L’enfant et l’adolescent
Les idées admises concernant l’enfant étaient des plus défavorables sous l’Ancien Régime. Nul doute pour nos ancêtres du XVIIe siècle classique, l’enfant est une petite brute sale, vicieuse, ignorante et menteuse. Bossuet : « L’état de l’enfance est le plus vil et le plus abject de la nature humaine après celui de la mort. » Pour en faire un bon chrétien et un digne sujet du roi, il faut enfermer l’enfant dans un internat où des religieux ne parlant que le latin le soumettront à un régime qui s’apparente à ce qu’on appellera plus tard un lavage de cerveau. Il sortira de là « éduqué », « morigéné » et en état de se produire en société.
L’avènement de la bourgeoisie au XVIIIe siècle et l’œuvre de ses « philosophes » Diderot et Rousseau vont renverser tout cela. Pour les classiques, seule la société est bonne, et elle se doit de modeler en l’enfant la nature qui est primitivement mauvaise. Pour Rousseau, au contraire, la nature est foncièrement bonne mais la société la pervertit. Tel est le point de départ de son livre majeur, Émile (1762).
Il y développe l’idée que l’enfant n’est pas un adulte en puissance, une promesse d’avenir, une « rose en bouton », mais un être d’ores et déjà parfait, épanoui, adulte en somme. « Nous avons souvent ouï parler d’un homme fait, mais considérons un enfant fait : ce spectacle sera plus nouveau pour nous et ne sera pas moins agréable. »

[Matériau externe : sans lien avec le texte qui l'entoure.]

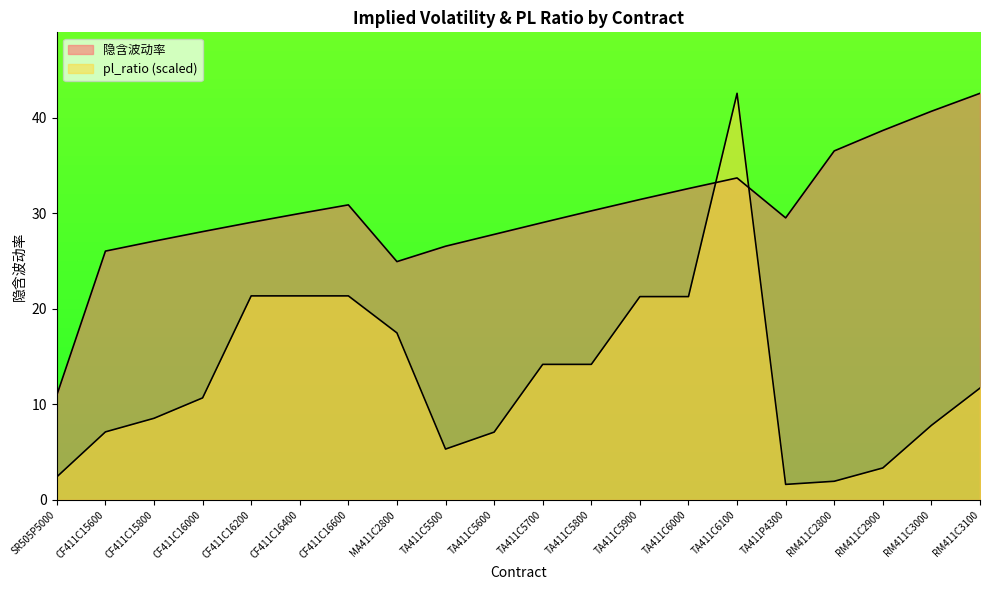

What is the average value of the pl_ratio series?

13.1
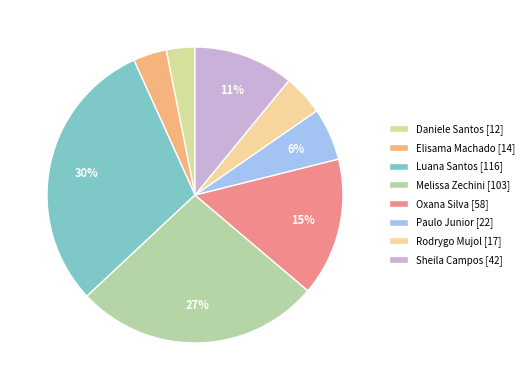

How many segments does this pie chart have?

8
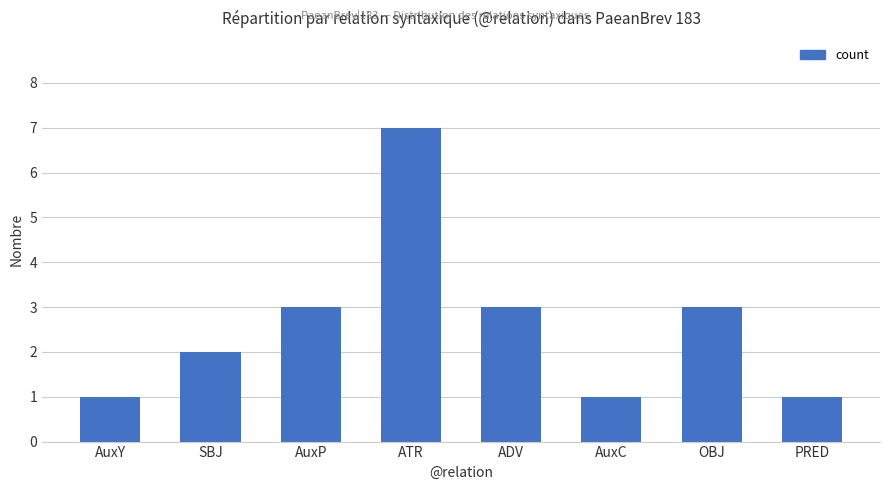

Read the value at ATR.

7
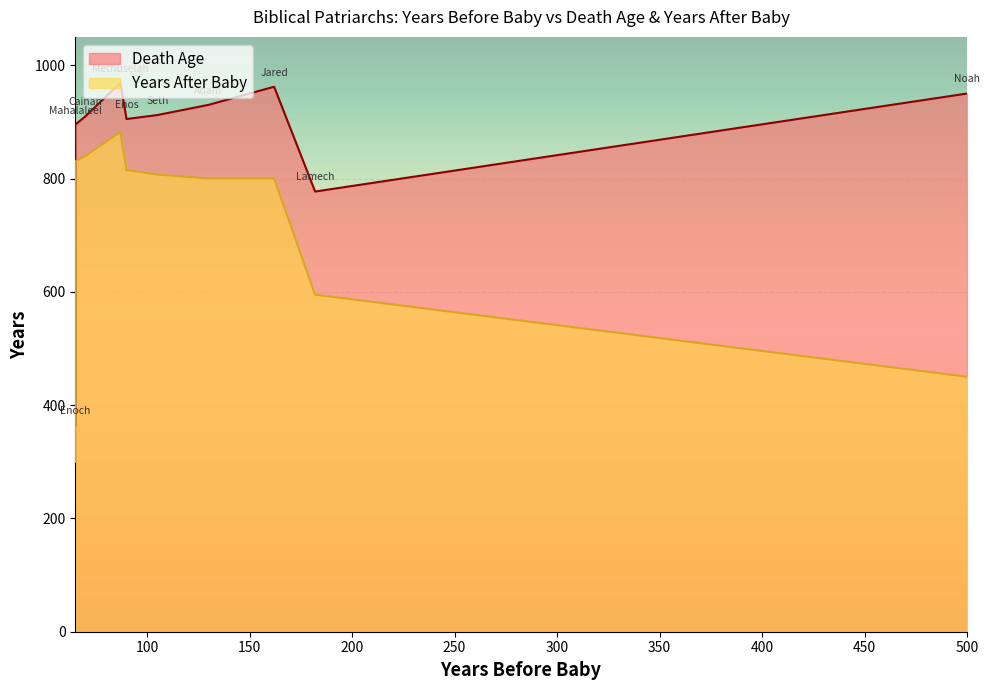

At which label does Death Age reach its minimum?

Enoch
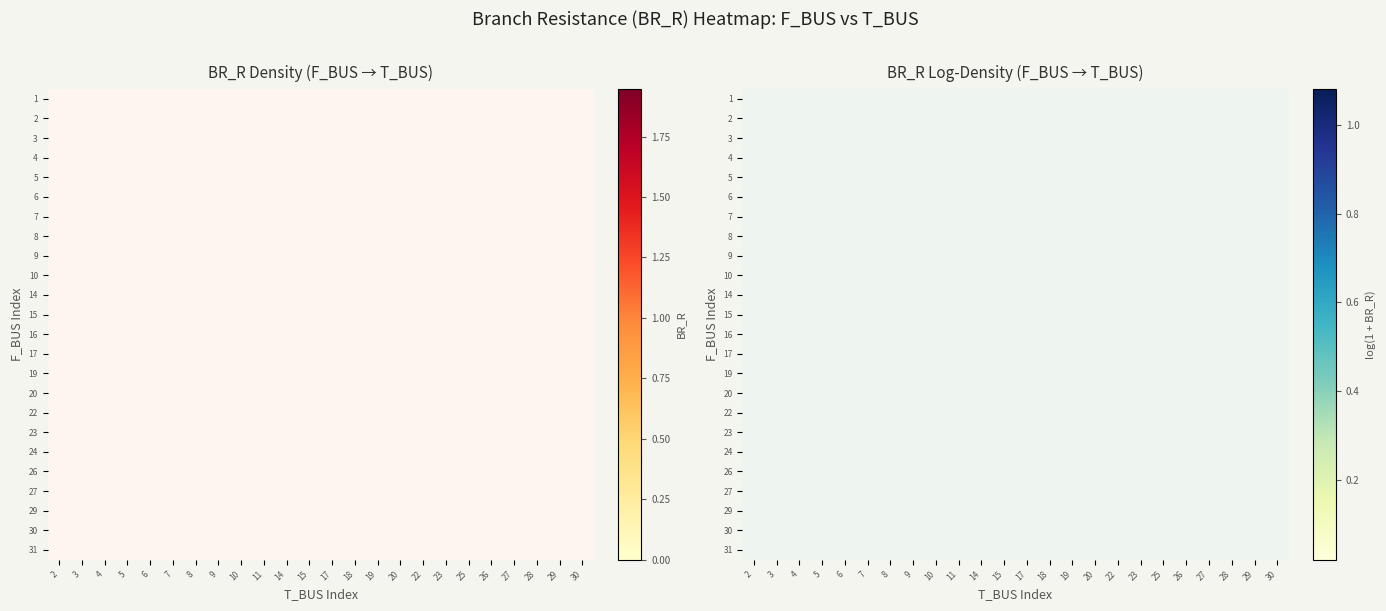

At which category does the chart reach its minimum across all series?

8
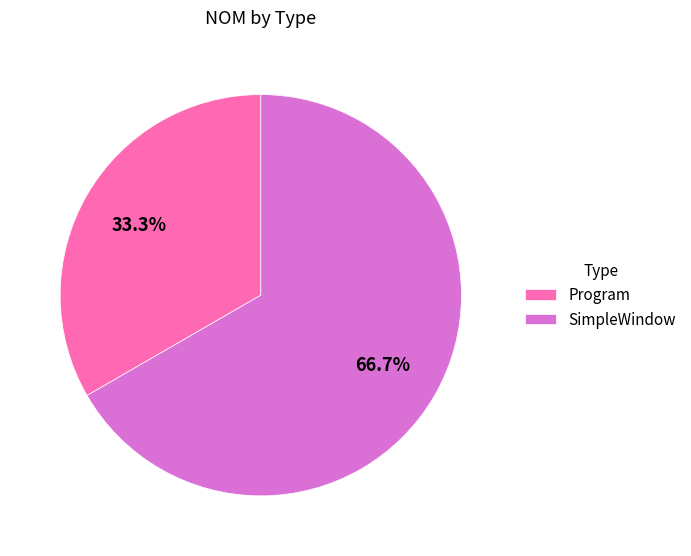

True or false: Program accounts for 33% of the total.

True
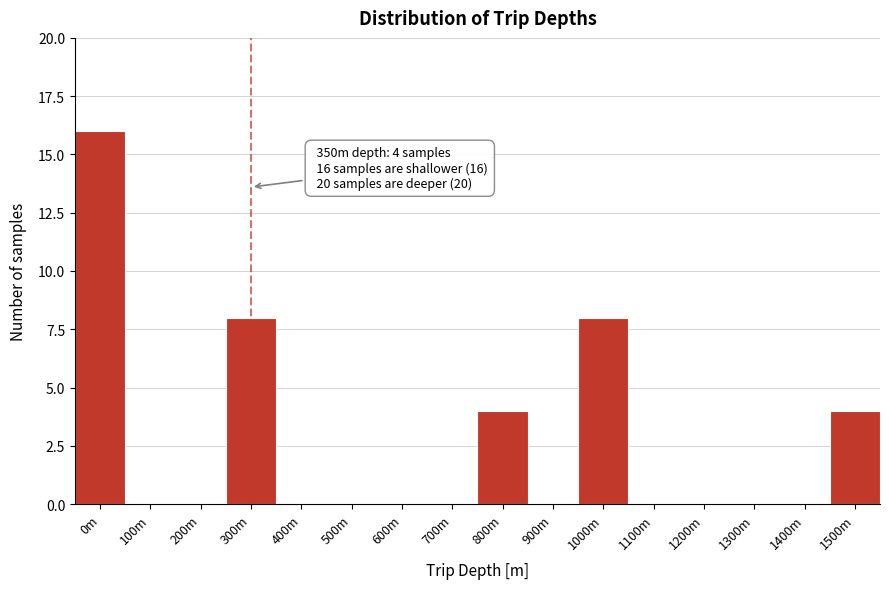

Reading right to left, transcribe all the data shown in this chart.

1500m=4	1400m=0	1300m=0	1200m=0	1100m=0	1000m=8	900m=0	800m=4	700m=0	600m=0	500m=0	400m=0	300m=8	200m=0	100m=0	0m=16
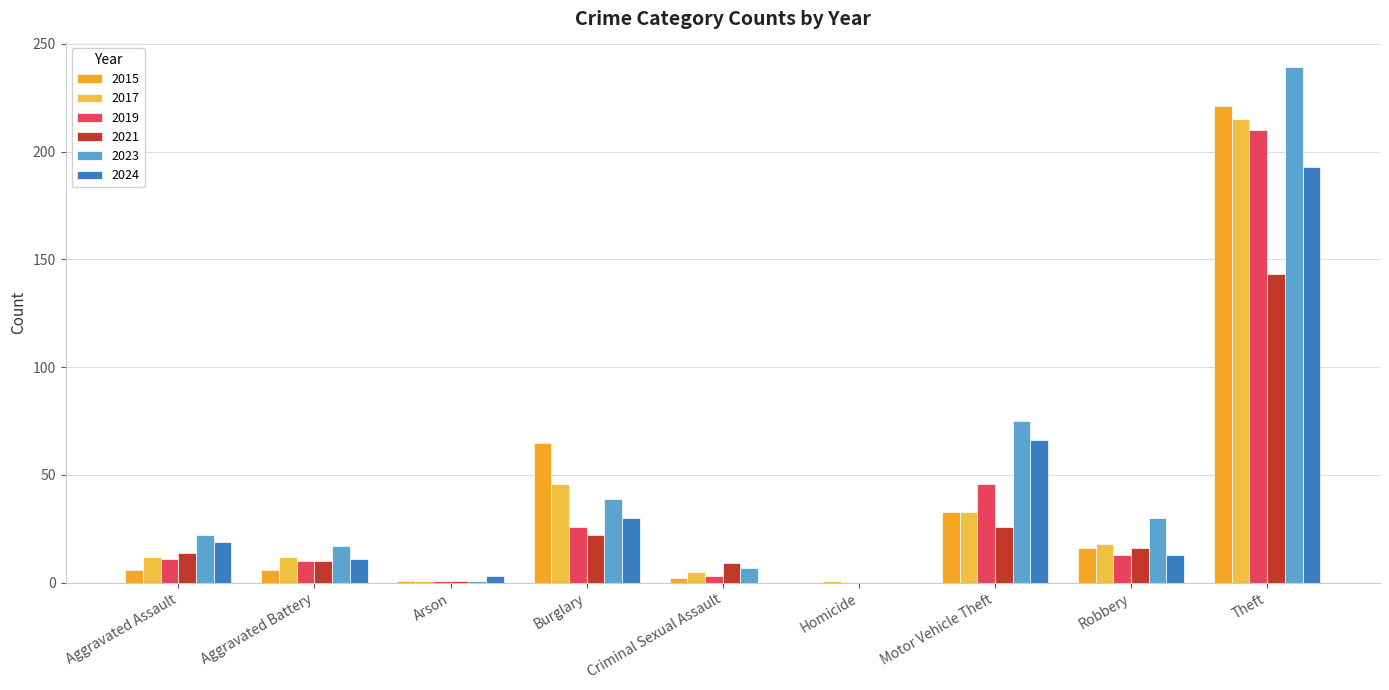

How many groups of bars are there?

9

L’enfant « adulte » de Rousseau a douze ans, et présente un état de bonheur et d’équilibre idéal. État menacé hélas par une sorte de décrépitude qui s’appelle la puberté. Et Rousseau qui redoute cette catastrophe évoque une campagne idyllique « dans le Valais et même en certains cantons montueux de l’Italie, comme le Frioul, où l’on voit des grands garçons forts comme des hommes ayant encore la voix aiguë et le menton sans barbe, et de grandes filles, d’ailleurs très formées, n’avoir aucun signe périodique de leur sexe ».
Car l’adolescence, c’est bien sûr, d’abord, l’irruption brutale de la sexualité dans l’innocence enfantine, une sexualité forcément malheureuse, puisque la société ne lui donne aucune forme de satisfaction possible.
L’adolescence, c’est la contestation de l’ordre établi et la révolte contre la société des adultes. Une enquête a été faite sur les options politiques des jeunes. En majeure partie, les enfants sont conservateurs. Ils croient que la société a du bon. Dans la Révolution française, ils voient surtout la Terreur qu’ils condamnent. Les adolescents, au contraire, se situent à gauche et considèrent la Révolution comme une œuvre de justice et de libération.
La condition des adolescents n’est pas sans danger. Elle est menacée par la drogue, le suicide, la petite délinquance et les accidents des « deux-roues ». On meurt à tous les âges. Mais les statistiques montrent que c’est à onze ans que l’on meurt le moins. Les faiblesses de la petite enfance sont surmontées et les dangers de l’adolescence ne sont pas encore intervenus. À seize ans, la courbe des décès accuse une augmentation brutale.
La littérature enfantine peut être parfois d’une extrême noirceur (Perrault, Ségur, Hergé, les BD). Elle ne met pourtant pas en question la société qui y apparaît comme un milieu naturel inéluctable, au même titre que la forêt ou la mer. De leur côté, les auteurs des adolescents (Rimbaud, Conrad, Boris Vian) invitent moins à la révolution qu’à l’évasion et au voyage initiatique.
CITATION
La diane chantait dans les cours des casernes
Et le vent du matin soufflait sur les lanternes.
C’était l’heure où l’essaim des rêves malfaisants
Tord sur leur oreiller les bruns adolescents.